(Saved data entries)
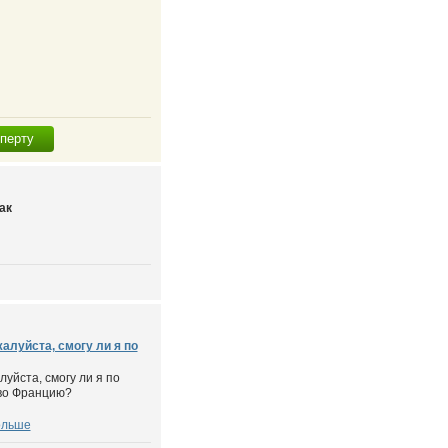
сперту
ак
алуйста, смогу ли я по
уйста, смогу ли я по
 во Францию?
ольше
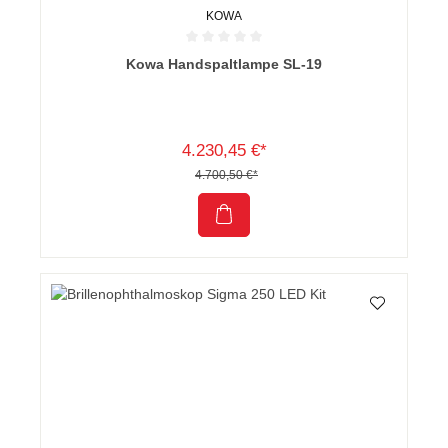
KOWA
Durchschnittliche Bewertung von 0 von 5 Sternen
Kowa Handspaltlampe SL-19
4.230,45 €*
4.700,50 €*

● **Problem description**: The expected output is one number: how many lines of the data above hold the string "смогу".

● **Result below**: 2